> [DIRECTIONS FOR THIS TASK] Reproduce each of the records below word for word, leaving out the pictures.

> [WORKING DATA]

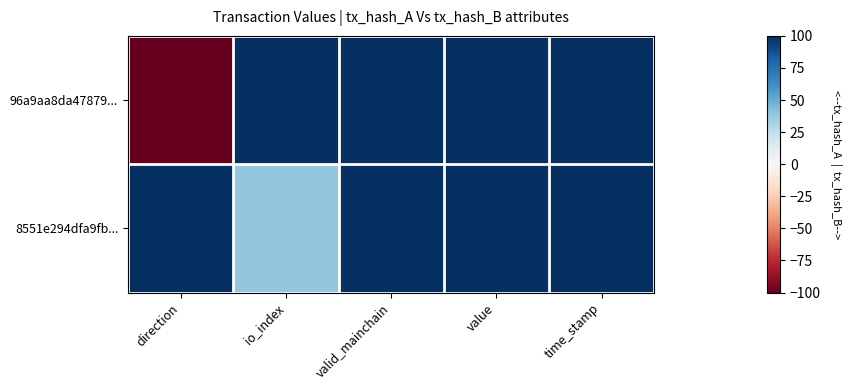

At which category is the sum across all series the highest?

valid_mainchain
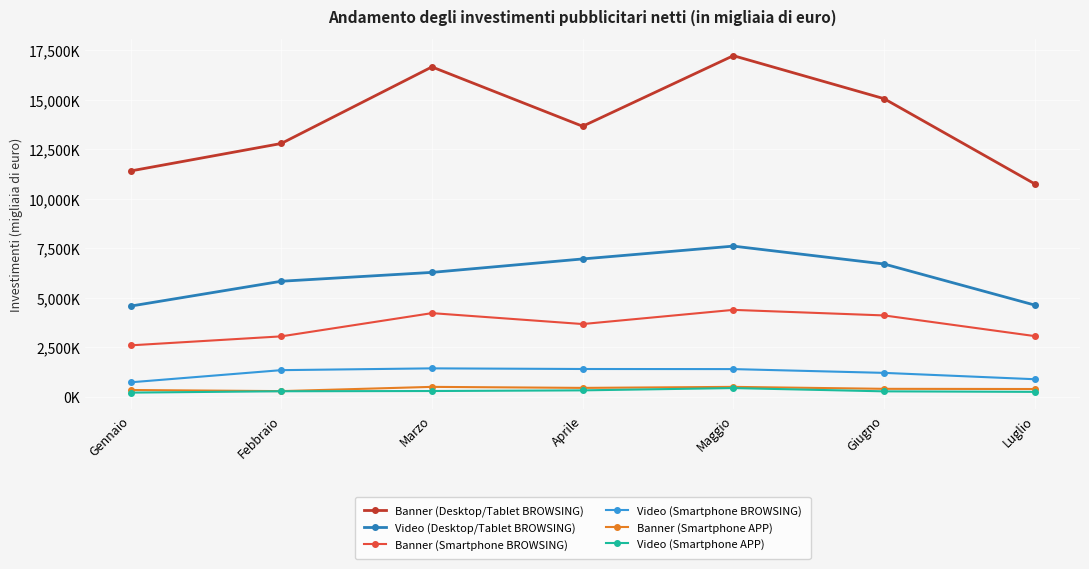

At Gennaio, list the series in order from largest to smallest.

Banner (Desktop/Tablet BROWSING), Video (Desktop/Tablet BROWSING), Banner (Smartphone BROWSING), Video (Smartphone BROWSING), Banner (Smartphone APP), Video (Smartphone APP)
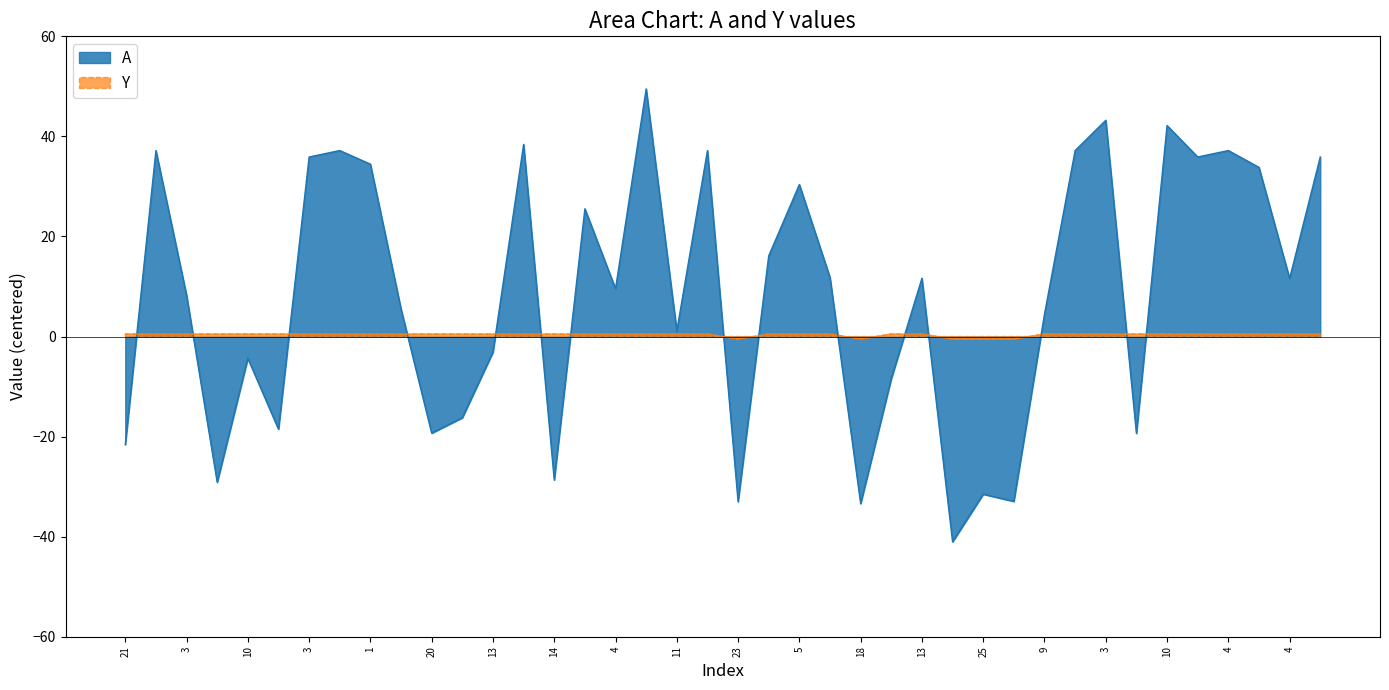

What is the difference between the second highest and second lowest values in the A series?

76.6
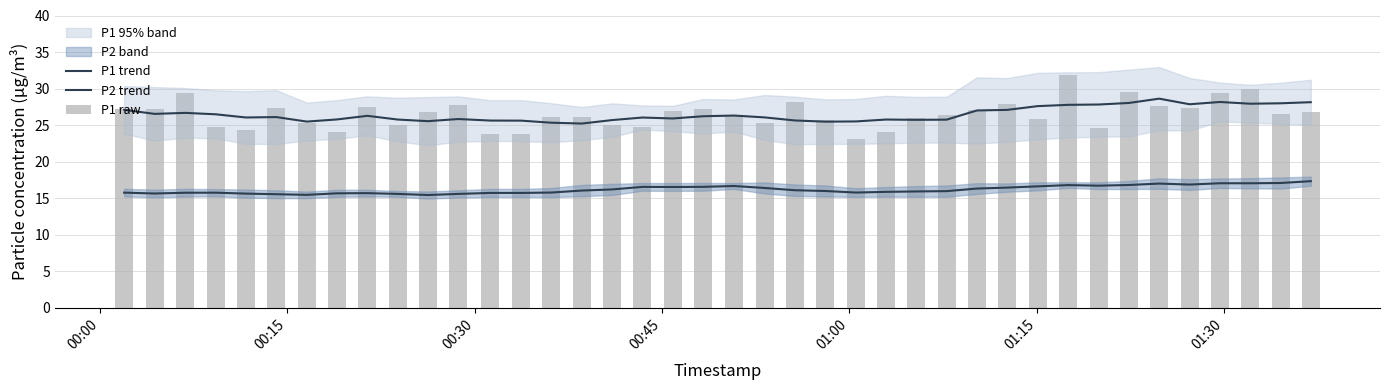

How many data points in P1 trend are above 26?

23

> [RESPONSE TO THE TASK]
At which category is the sum across all series the highest?

valid_mainchain

At Gennaio, list the series in order from largest to smallest.

Banner (Desktop/Tablet BROWSING), Video (Desktop/Tablet BROWSING), Banner (Smartphone BROWSING), Video (Smartphone BROWSING), Banner (Smartphone APP), Video (Smartphone APP)

What is the difference between the second highest and second lowest values in the A series?

76.6

How many data points in P1 trend are above 26?

23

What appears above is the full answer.